→ Work item
Transcribe, word for word, the text from the start of the material up to and including the line containing "Junction experiences a". Leave the pictures out of your answer.

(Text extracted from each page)

==================================================

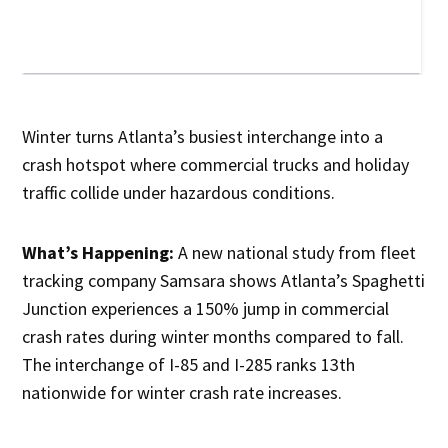
Winter turns Atlanta’s busiest interchange into a
crash hotspot where commercial trucks and holiday
traffic collide under hazardous conditions.
What’s Happening:
A new national study from fleet
tracking company Samsara shows Atlanta’s Spaghetti
Junction experiences a 150% jump in commercial
crash rates during winter months compared to fall.
The interchange of I-85 and I-285 ranks 13th
nationwide for winter crash rate increases.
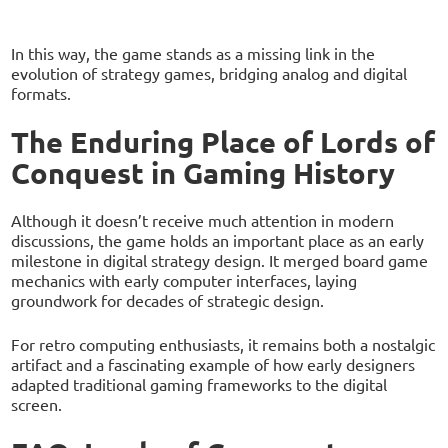
In this way, the game stands as a missing link in the
evolution of strategy games, bridging analog and digital
formats.
The Enduring Place of Lords of
Conquest in Gaming History
Although it doesn’t receive much attention in modern
discussions, the game holds an important place as an early
milestone in digital strategy design. It merged board game
mechanics with early computer interfaces, laying
groundwork for decades of strategic design.
For retro computing enthusiasts, it remains both a nostalgic
artifact and a fascinating example of how early designers
adapted traditional gaming frameworks to the digital
screen.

==================================================

→ Result below
Winter turns Atlanta’s busiest interchange into a
crash hotspot where commercial trucks and holiday
traffic collide under hazardous conditions.
What’s Happening:
A new national study from fleet
tracking company Samsara shows Atlanta’s Spaghetti
Junction experiences a 150% jump in commercial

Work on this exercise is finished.